## EXERCISE AIM:
Every line in the data below from the one containing "sales@kord.ltd" down to the one containing "or received a", both included, must be retyped exactly; no other line is to appear.

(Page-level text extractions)
________

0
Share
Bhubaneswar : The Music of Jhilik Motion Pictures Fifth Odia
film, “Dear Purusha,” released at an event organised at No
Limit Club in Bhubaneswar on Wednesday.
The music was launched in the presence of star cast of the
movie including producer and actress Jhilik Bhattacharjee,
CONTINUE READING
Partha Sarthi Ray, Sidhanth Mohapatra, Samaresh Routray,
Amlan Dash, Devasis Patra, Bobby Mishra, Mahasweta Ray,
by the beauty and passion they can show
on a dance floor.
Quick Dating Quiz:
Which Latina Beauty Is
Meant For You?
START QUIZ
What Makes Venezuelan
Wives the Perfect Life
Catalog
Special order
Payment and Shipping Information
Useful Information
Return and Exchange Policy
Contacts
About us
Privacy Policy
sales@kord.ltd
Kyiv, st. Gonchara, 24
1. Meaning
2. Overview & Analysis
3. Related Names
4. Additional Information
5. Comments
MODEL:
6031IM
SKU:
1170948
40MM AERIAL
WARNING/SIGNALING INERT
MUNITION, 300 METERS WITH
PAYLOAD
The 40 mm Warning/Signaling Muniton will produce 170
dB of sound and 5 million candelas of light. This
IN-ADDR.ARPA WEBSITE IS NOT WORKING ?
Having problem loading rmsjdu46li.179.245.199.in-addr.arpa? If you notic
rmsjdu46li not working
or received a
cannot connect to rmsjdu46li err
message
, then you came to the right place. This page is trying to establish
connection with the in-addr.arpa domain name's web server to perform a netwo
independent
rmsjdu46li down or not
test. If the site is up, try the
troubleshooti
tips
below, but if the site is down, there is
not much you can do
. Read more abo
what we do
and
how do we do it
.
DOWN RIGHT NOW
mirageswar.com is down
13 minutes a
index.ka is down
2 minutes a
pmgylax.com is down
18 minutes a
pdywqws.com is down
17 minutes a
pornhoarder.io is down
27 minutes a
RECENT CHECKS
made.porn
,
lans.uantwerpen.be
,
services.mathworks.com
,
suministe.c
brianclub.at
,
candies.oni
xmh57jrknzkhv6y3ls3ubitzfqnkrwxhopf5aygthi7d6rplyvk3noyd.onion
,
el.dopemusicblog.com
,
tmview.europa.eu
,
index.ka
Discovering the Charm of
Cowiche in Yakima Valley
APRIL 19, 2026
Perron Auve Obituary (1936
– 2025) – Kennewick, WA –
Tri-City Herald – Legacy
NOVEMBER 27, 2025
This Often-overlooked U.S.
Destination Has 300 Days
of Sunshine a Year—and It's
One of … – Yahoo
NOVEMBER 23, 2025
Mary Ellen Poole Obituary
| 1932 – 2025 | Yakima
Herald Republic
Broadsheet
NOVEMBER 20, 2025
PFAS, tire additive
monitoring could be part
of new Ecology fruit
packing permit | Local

________

## TASK SOLUTION:
sales@kord.ltd
Kyiv, st. Gonchara, 24
1. Meaning
2. Overview & Analysis
3. Related Names
4. Additional Information
5. Comments
MODEL:
6031IM
SKU:
1170948
40MM AERIAL
WARNING/SIGNALING INERT
MUNITION, 300 METERS WITH
PAYLOAD
The 40 mm Warning/Signaling Muniton will produce 170
dB of sound and 5 million candelas of light. This
IN-ADDR.ARPA WEBSITE IS NOT WORKING ?
Having problem loading rmsjdu46li.179.245.199.in-addr.arpa? If you notic
rmsjdu46li not working
or received a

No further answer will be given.